EXCERPT:
In this climate, EOIR should not be taking steps to decrease access to appellate review.

II. THE EFFECTS ON SPECIFIC APPLICATIONS

The proposed rulemaking raises the cost of applications for relief by nearly three times the current cost and raises the cost of appeals by nearly nine times the current cost.[20] Under the proposal, individuals least likely to have the resources to afford the drastic fee increase i.e., minors, asylum seekers, battered immigrants, and individuals in mixed-status families, are being prevented from obtaining basic protections and opportunities envisioned by Congress.

a. Impact on Cancellation of Removal

Individuals who qualify for cancellation of removal have established roots in the U.S., are most commonly in mixed-status families, and present compelling cases about their family situation.[21] Hence, a fee increase of as much as 205 percent[22] burdens eligible applicants who have been in the United States for years and whose removal would result in family separation and hardship. Most notably, this affects battered immigrants eligible for Violence Against Women Act (VAWA) cancellation.[23] The proposed rule would increase the filing fee for cancellation of removal, including VAWA cancellation, to $360. By way of contrast, affirmative applications to the United States Citizenship and Immigration Services (USCIS) for relief under VAWA (e.g., I-360, I-918, and I-914), have no filing fee.  This fee increase, which may put VAWA benefits out of reach for many, is contrary to congressional intent to strengthen protections for victims of intra-familial violence.

Furthermore, most applicants do not obtain employment authorization until after the filing of their initial application.  People present in the United States who do not have work authorization are at the mercy of potentially abusive spouses, or unscrupulous employers only willing to “employ” them at exploitative wages. Many live in daily fear of being separated from their families through removal simply because they lack the financial ability to seek benefits for which they qualify. Thus, a fee increase from $100 to $360 would inevitably lead families to choose between obtaining necessities, such as food and housing, or paying this fee.

TO DO:
1. Output the comment on immigration court fees word for word, in full.
2. Return the lines of the listing from the line that contains "Which land-cover classes" through the line that contains "<instances>", inclusive, copied exactly. Leave the pictures out of your answer.

RECORDS SUPPLIED:
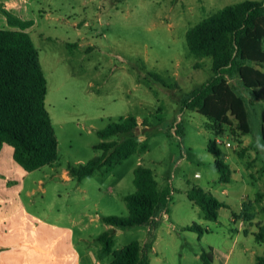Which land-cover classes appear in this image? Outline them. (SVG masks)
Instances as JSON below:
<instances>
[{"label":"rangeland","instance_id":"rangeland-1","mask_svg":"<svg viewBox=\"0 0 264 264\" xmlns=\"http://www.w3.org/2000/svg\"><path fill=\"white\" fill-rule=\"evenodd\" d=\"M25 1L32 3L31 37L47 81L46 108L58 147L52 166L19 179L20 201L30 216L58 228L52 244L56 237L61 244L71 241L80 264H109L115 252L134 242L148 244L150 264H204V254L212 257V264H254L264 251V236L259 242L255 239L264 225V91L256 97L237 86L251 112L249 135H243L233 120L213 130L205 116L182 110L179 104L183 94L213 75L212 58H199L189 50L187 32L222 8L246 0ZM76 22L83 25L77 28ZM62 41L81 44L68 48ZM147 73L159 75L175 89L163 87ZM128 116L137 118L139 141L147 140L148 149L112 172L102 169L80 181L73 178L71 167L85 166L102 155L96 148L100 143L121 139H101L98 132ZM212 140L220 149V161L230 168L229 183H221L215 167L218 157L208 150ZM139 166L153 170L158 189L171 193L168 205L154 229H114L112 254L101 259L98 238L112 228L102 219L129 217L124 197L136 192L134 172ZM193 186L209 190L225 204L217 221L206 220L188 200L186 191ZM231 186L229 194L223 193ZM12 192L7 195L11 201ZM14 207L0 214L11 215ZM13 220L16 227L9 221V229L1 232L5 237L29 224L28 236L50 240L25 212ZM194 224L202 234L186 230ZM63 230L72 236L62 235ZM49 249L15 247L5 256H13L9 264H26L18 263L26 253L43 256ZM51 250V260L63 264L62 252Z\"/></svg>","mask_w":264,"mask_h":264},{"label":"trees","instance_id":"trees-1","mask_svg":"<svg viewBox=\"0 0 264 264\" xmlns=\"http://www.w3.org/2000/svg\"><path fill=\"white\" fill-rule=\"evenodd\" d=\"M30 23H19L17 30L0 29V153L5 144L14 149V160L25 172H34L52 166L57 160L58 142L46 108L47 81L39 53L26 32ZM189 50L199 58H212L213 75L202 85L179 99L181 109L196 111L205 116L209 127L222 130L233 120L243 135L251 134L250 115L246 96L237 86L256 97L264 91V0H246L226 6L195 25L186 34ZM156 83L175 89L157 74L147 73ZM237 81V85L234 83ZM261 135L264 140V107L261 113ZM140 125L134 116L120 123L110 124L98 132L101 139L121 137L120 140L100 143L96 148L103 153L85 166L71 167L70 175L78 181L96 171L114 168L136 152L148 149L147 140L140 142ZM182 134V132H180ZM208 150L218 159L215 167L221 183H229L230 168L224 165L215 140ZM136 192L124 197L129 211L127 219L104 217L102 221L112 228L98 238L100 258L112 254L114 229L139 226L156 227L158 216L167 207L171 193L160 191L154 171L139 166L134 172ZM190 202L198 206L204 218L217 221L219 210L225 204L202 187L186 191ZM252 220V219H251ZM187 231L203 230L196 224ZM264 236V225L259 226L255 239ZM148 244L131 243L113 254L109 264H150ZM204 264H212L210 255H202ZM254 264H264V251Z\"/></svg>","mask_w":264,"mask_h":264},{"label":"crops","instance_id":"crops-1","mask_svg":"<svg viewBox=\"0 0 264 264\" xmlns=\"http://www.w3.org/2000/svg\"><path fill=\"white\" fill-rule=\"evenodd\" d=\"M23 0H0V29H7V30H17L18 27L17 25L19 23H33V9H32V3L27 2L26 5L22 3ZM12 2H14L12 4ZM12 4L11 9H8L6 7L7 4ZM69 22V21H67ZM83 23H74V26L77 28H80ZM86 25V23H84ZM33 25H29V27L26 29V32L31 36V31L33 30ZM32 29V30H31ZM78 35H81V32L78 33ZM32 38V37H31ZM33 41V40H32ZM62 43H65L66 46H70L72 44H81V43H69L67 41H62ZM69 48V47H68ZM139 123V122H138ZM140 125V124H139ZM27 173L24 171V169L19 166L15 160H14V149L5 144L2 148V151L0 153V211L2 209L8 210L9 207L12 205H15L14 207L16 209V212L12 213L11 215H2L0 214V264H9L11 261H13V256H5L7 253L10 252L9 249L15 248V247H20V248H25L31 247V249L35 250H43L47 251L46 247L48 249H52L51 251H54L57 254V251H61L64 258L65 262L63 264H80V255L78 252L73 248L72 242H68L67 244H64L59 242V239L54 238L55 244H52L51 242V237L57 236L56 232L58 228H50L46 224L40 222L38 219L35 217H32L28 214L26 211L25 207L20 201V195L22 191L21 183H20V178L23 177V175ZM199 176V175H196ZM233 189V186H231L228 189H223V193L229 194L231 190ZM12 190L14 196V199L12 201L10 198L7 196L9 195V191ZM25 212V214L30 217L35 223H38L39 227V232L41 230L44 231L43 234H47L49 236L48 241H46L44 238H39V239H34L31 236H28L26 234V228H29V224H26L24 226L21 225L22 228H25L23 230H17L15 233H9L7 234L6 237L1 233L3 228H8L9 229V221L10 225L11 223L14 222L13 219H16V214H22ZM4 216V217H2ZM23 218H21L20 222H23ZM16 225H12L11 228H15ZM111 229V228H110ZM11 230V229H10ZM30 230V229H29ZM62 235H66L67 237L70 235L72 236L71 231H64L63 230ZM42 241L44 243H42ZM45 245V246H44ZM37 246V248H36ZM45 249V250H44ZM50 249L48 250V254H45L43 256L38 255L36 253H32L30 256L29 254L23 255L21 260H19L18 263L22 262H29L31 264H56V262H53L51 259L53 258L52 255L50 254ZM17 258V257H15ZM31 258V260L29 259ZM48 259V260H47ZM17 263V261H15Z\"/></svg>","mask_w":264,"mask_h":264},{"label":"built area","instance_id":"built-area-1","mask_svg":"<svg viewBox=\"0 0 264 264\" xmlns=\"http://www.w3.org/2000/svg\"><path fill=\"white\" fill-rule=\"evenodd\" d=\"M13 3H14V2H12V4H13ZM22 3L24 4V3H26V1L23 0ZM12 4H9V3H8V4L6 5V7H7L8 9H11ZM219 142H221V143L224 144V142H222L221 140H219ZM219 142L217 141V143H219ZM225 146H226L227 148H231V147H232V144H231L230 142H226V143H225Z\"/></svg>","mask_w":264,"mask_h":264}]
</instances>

---

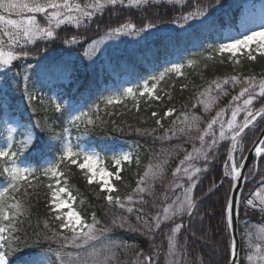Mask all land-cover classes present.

FINAL ANSWERS:
1.
In this climate, EOIR should not be taking steps to decrease access to appellate review.

II. THE EFFECTS ON SPECIFIC APPLICATIONS

The proposed rulemaking raises the cost of applications for relief by nearly three times the current cost and raises the cost of appeals by nearly nine times the current cost.[20] Under the proposal, individuals least likely to have the resources to afford the drastic fee increase i.e., minors, asylum seekers, battered immigrants, and individuals in mixed-status families, are being prevented from obtaining basic protections and opportunities envisioned by Congress.

a. Impact on Cancellation of Removal

Individuals who qualify for cancellation of removal have established roots in the U.S., are most commonly in mixed-status families, and present compelling cases about their family situation.[21] Hence, a fee increase of as much as 205 percent[22] burdens eligible applicants who have been in the United States for years and whose removal would result in family separation and hardship. Most notably, this affects battered immigrants eligible for Violence Against Women Act (VAWA) cancellation.[23] The proposed rule would increase the filing fee for cancellation of removal, including VAWA cancellation, to $360. By way of contrast, affirmative applications to the United States Citizenship and Immigration Services (USCIS) for relief under VAWA (e.g., I-360, I-918, and I-914), have no filing fee.  This fee increase, which may put VAWA benefits out of reach for many, is contrary to congressional intent to strengthen protections for victims of intra-familial violence.

Furthermore, most applicants do not obtain employment authorization until after the filing of their initial application.  People present in the United States who do not have work authorization are at the mercy of potentially abusive spouses, or unscrupulous employers only willing to “employ” them at exploitative wages. Many live in daily fear of being separated from their families through removal simply because they lack the financial ability to seek benefits for which they qualify. Thus, a fee increase from $100 to $360 would inevitably lead families to choose between obtaining necessities, such as food and housing, or paying this fee.

2.
Which land-cover classes appear in this image? Outline them. (SVG masks)
Instances as JSON below:
<instances>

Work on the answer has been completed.